Updated

Two female Japanese tourists were kidnapped Wednesday by unknown assailants in Yemen's Marib province east of the country's capital of San'a, a Yemeni security official and a tribal leader said.

The official and the tribal leader said the Japanese women were visiting a historic dam in the town of Marib, when they were seized by unknown armed men. Both the official and the tribal leader spoke on condition of anonymity because they were not authorized to talk to the media.

According to the official, the kidnappers shot at Yemeni soldiers accompanying the tourists and wounded one of them before they seized the two Japanese women and sped away in a car.

The two Japanese were part of a larger group of tourists but were a little bit away from the others, which enabled the assailants to pick them as targets, the official added.

Marib is located 109 miles east of San'a. Last month, a bombing at a military checkpoint near the site of the kidnapping killed three Yemeni soldiers and injured four.

Yemeni tribes have in the past taken several foreigners — either tourists or foreigners residing or working in the country — as hostages, to pressure the government for demands that spanned from freeing clan members from jail to improving roads, hospitals and schools in their area. It was not clear if the kidnappers Wednesday were also tribesmen.

In most cases the kidnappings were resolved and the hostages freed.

Yemen is the poorest country on the Arabian peninsula.
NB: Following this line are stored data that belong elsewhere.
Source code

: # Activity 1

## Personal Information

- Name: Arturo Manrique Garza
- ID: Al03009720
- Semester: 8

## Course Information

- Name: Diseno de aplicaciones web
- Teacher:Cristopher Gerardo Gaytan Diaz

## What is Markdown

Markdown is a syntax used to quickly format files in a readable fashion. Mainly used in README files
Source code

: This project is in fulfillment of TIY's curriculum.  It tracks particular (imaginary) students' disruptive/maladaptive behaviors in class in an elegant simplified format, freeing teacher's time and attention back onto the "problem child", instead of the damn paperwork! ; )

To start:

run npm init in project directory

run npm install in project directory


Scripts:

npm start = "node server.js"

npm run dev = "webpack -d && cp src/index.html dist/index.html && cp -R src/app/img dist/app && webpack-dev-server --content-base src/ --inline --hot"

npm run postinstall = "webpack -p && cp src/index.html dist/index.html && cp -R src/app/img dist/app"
It is a key U.S. ally in the Middle East, but it also is the ancestral homeland of Usama bin Laden's family and Al Qaeda loyalists are active in the country.

In January, suspected Al Qaeda militants opened fire on a convoy of tourists in a remote desert mountain valley in northern Yemen, killing two Belgian women and their Yemeni driver.

In July 2007, a suicide bomber in an explosives-packed car attacked tourists visiting a temple in central Yemen, killing eight Spaniards and two Yemenis. Yemeni authorities also blamed that attack on an Al Qaeda cell.